• [Text provided]:
____________
Clam Chowder For A Crowd

20 ingredients
8 steps

Ingredients

  • 6 tablespoons butter
  • 2 cups onions, finely diced
  • 2 cups leeks, finely diced
  • 2 cups celery, finely diced
  • 1 cup carrot, finely diced
  • 2 teaspoons garlic, minced
  • 1/4 teaspoon ground pepper
  • 1/4 teaspoon salt
  • 1/4 teaspoon paprika
  • 3/4 teaspoon thyme
  • 2 teaspoons parsley
  • 2 teaspoons dried celery flakes
  • 5 -6 cups potatoes, small dice
  • 8 ounces clam juice
  • 4 cups water
  • 6 1/2 ounces minced clams (juice reserved)
  • 4 tablespoons red wine vinegar
  • 6 cups half-and-half
  • 1 cup flour
  • 1 teaspoon Tabasco sauce

Directions

  1. 1
    In a large stockpot, saute onions, leeks, celery carrot and garlic in butter over medium heat until tender (~10 minutes).
____________
(Saved entries)

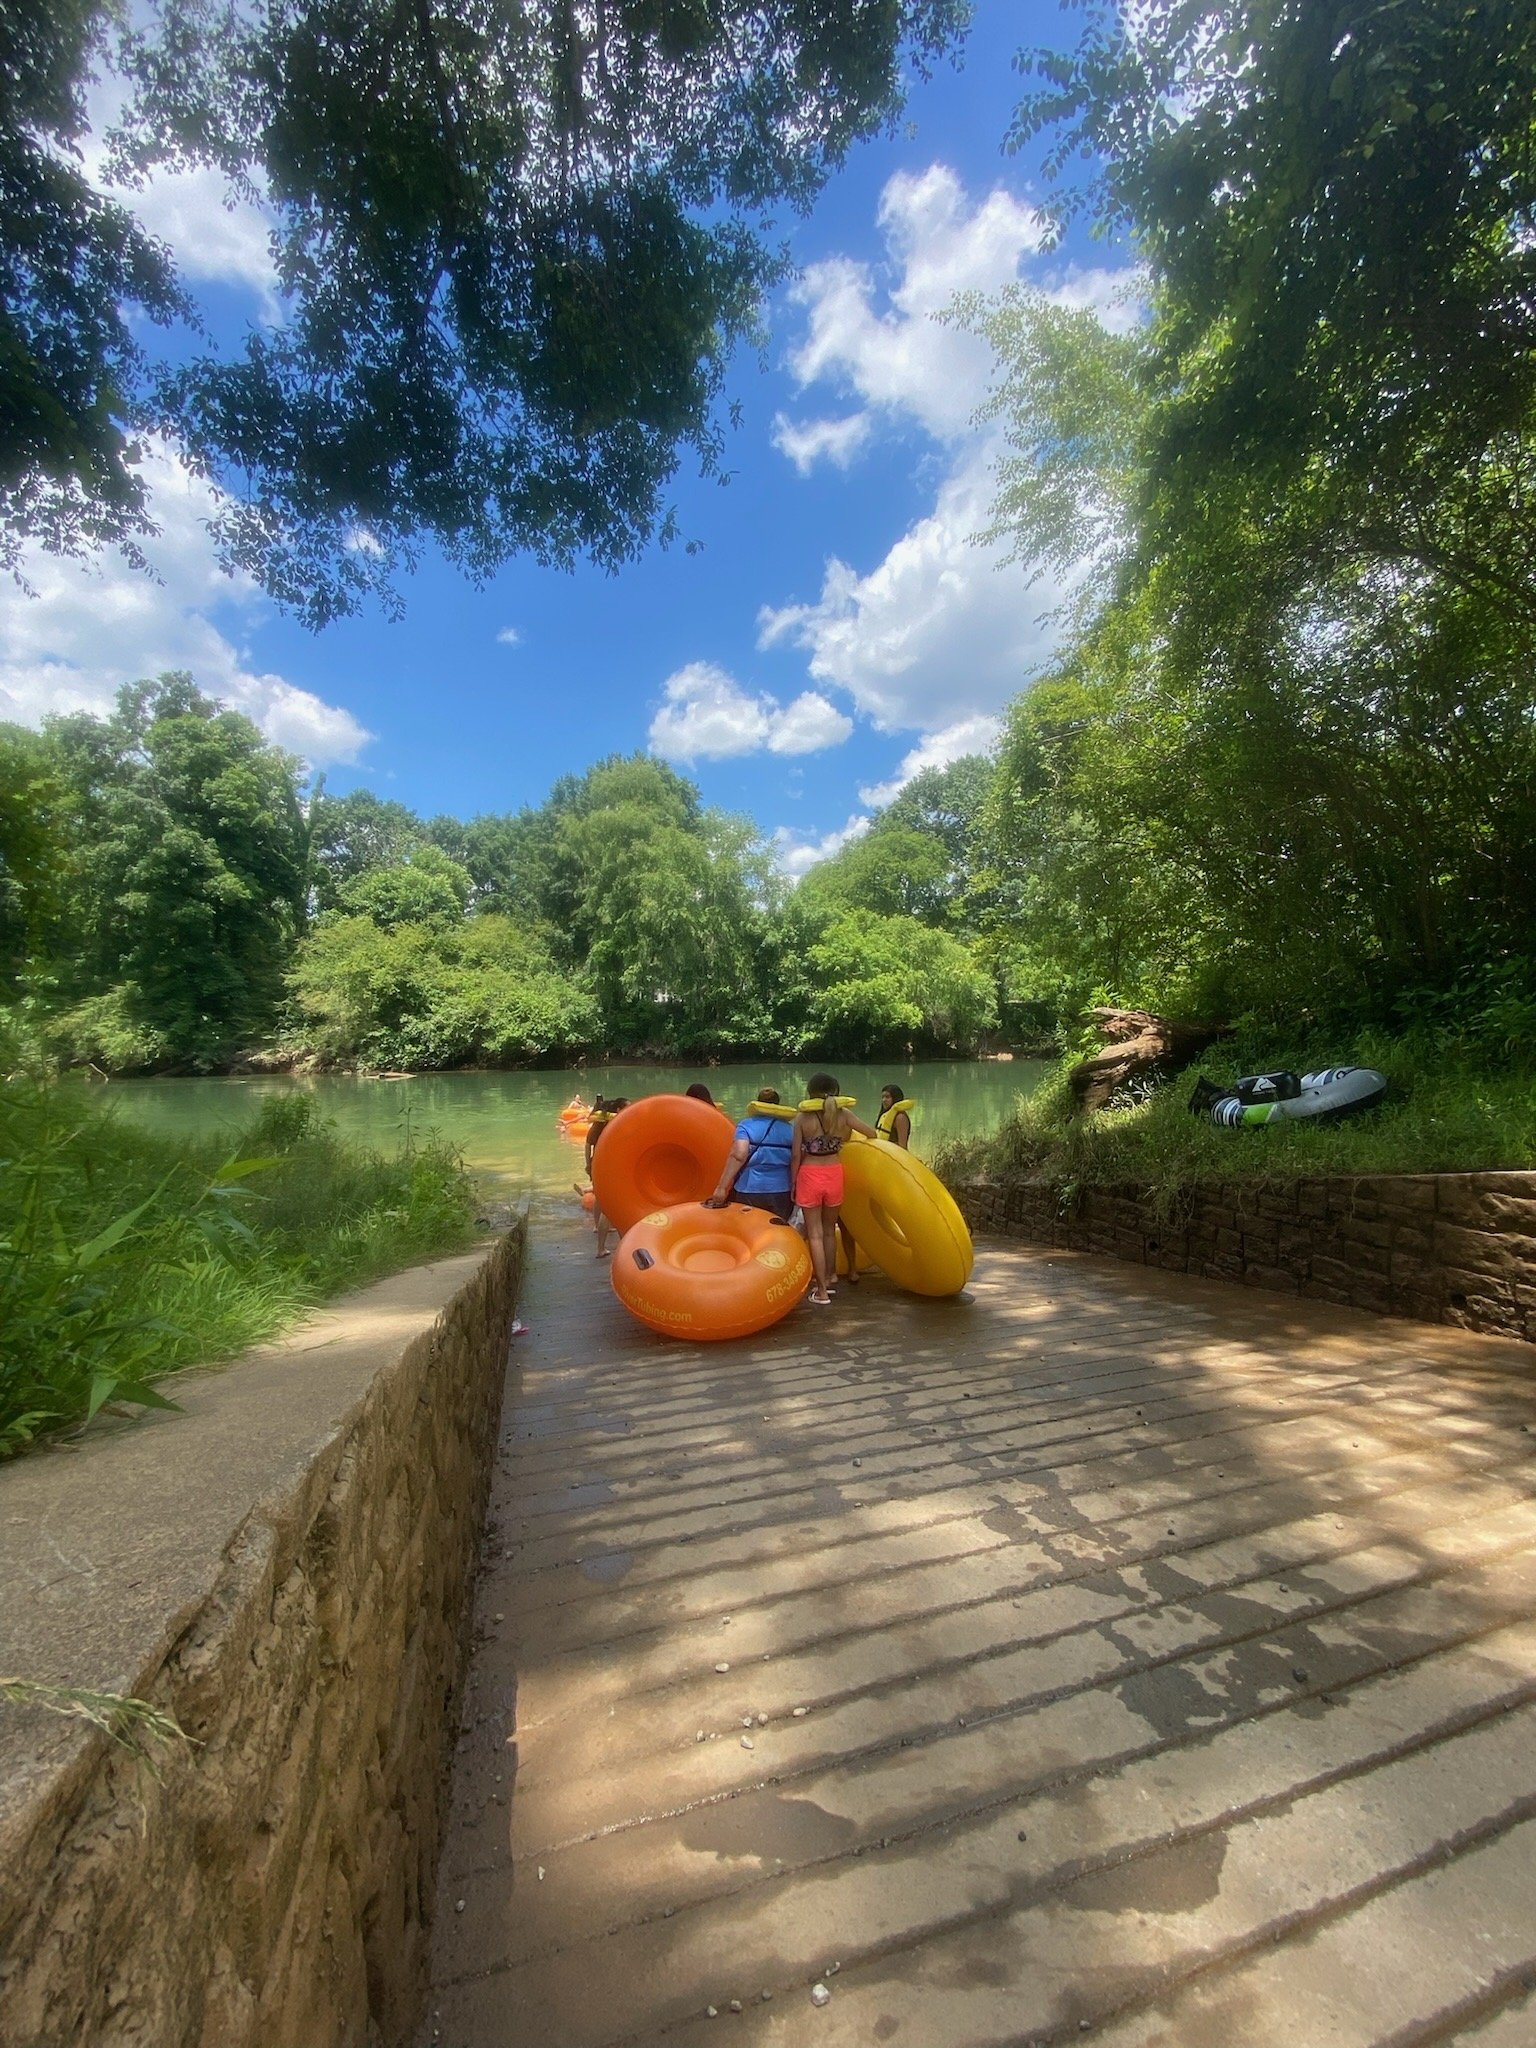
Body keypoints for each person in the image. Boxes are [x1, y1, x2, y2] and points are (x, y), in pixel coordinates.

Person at [791, 1073, 877, 1306]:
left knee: (815, 1234)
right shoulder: (844, 1115)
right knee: (830, 1230)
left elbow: (797, 1155)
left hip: (810, 1175)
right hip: (835, 1173)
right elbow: (872, 1134)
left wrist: (793, 1182)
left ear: (810, 1092)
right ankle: (830, 1278)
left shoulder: (802, 1118)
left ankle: (820, 1291)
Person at [703, 1086, 794, 1220]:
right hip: (781, 1190)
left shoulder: (746, 1125)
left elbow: (738, 1155)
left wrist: (721, 1188)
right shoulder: (790, 1129)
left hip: (749, 1189)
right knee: (777, 1234)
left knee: (747, 1233)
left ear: (758, 1103)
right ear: (778, 1105)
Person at [584, 1096, 629, 1257]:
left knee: (603, 1203)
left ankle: (601, 1245)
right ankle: (614, 1248)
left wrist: (589, 1164)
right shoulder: (618, 1125)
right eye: (627, 1107)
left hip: (600, 1166)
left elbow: (588, 1144)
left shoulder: (599, 1124)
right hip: (612, 1168)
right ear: (618, 1110)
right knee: (614, 1209)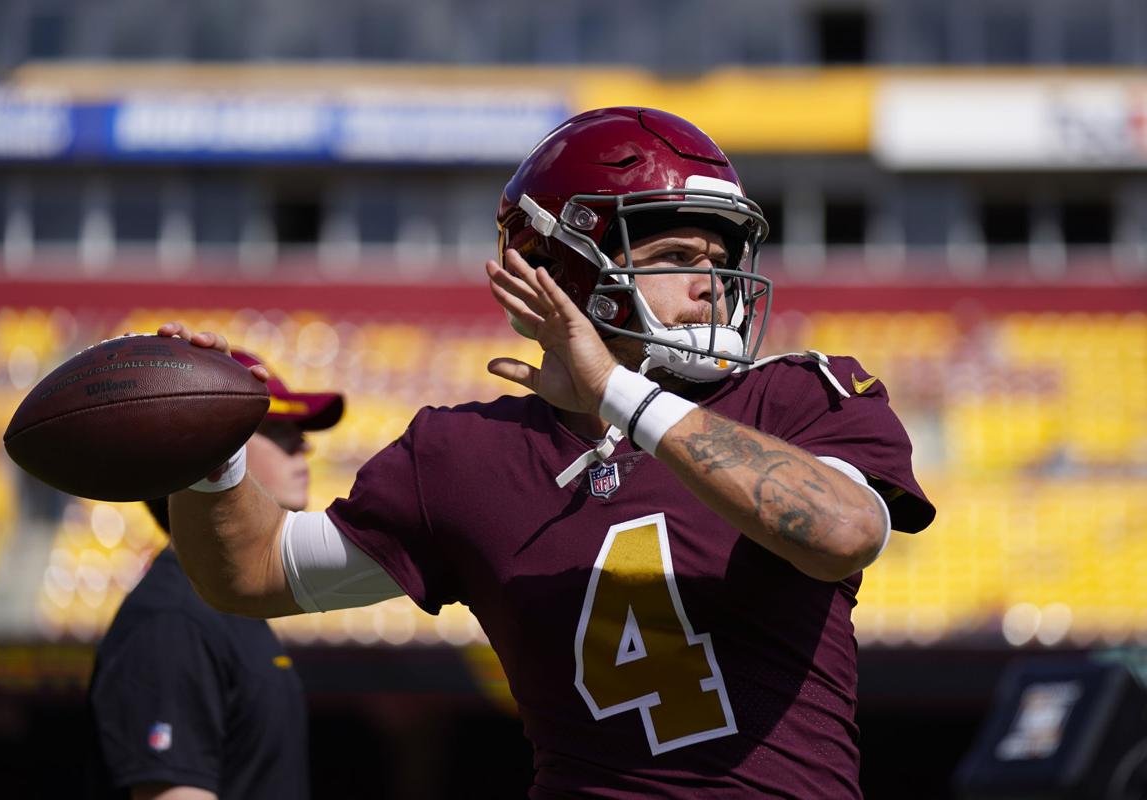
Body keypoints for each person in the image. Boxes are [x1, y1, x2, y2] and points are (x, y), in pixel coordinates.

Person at [159, 107, 935, 798]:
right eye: (673, 258)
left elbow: (842, 534)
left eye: (720, 258)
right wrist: (208, 454)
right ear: (564, 272)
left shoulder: (800, 397)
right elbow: (251, 570)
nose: (715, 286)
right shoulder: (466, 453)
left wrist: (617, 396)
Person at [86, 350, 344, 800]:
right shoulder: (171, 622)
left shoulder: (224, 600)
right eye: (280, 431)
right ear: (217, 452)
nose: (304, 447)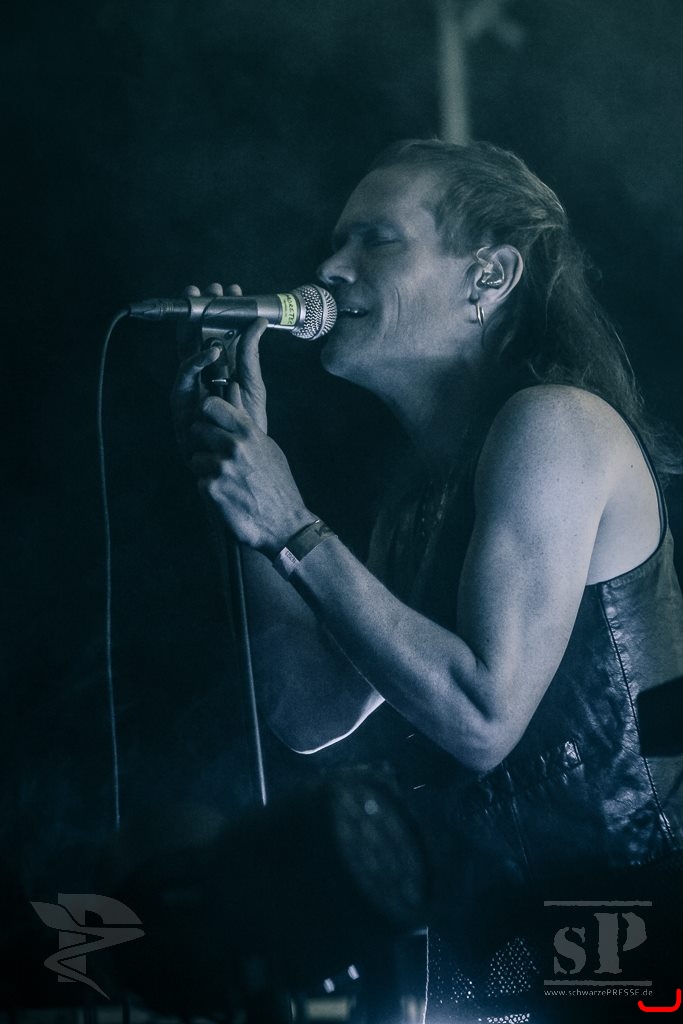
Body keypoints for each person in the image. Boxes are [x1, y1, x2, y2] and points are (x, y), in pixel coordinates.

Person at [172, 140, 683, 1021]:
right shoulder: (419, 498)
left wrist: (290, 522)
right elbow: (309, 713)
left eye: (377, 239)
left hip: (633, 940)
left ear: (489, 277)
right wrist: (245, 496)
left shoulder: (555, 424)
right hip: (508, 954)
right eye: (337, 241)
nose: (331, 268)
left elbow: (481, 716)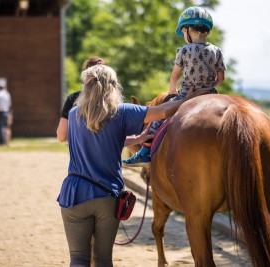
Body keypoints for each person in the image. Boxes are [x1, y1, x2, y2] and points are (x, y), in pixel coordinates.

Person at [57, 64, 203, 267]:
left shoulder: (73, 114)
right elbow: (163, 111)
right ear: (114, 86)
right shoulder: (122, 112)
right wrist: (188, 98)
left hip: (74, 194)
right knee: (103, 259)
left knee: (78, 258)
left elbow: (95, 138)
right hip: (107, 195)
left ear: (86, 87)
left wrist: (136, 138)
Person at [123, 6, 226, 166]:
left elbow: (175, 75)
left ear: (188, 30)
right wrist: (209, 88)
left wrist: (172, 91)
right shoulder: (216, 51)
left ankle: (144, 152)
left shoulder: (183, 50)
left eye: (184, 31)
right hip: (210, 94)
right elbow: (221, 78)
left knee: (157, 120)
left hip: (186, 95)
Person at [57, 56, 107, 142]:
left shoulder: (73, 99)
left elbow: (61, 136)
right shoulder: (115, 101)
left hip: (81, 154)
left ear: (85, 75)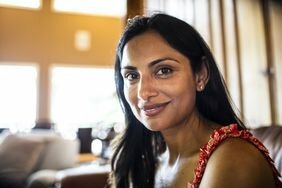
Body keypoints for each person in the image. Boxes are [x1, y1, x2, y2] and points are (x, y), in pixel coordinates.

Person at [110, 13, 282, 188]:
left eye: (164, 71)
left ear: (201, 75)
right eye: (132, 75)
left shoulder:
____________
• [Exercise details]:
For each statement about the clam chowder recipe, answer yes or no according to whether it agrees with the recipe, and quote the recipe's deciding words exactly. (a) The recipe calls for 6 cups of half-and-half. (b) The vegetables are sautéed over high heat. (c) The recipe uses 2 cups of carrot. The records have no connection to the text.

• [Result for this exercise]:
(a) Yes: "6 cups half-and-half"
(b) No: "over medium heat"
(c) No: "1 cup carrot, finely diced"